[TASK TO COMPLETE]: List each line in the entries below that contains the word "Object".
=-=-=
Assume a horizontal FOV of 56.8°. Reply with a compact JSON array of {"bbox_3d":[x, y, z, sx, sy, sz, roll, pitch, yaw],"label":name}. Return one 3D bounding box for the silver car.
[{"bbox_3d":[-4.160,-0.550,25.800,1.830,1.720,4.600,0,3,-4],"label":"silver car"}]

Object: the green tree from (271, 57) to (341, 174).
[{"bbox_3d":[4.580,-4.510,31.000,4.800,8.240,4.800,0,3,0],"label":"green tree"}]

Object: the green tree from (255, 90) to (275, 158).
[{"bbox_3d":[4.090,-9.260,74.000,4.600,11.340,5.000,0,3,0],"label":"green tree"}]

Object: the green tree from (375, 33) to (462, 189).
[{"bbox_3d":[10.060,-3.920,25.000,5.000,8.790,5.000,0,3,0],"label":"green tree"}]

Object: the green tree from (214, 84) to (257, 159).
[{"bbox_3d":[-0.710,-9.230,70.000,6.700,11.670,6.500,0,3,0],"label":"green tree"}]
=-=-=
[PROBLEM SOLUTION]:
Object: the green tree from (271, 57) to (341, 174).
Object: the green tree from (255, 90) to (275, 158).
Object: the green tree from (375, 33) to (462, 189).
Object: the green tree from (214, 84) to (257, 159).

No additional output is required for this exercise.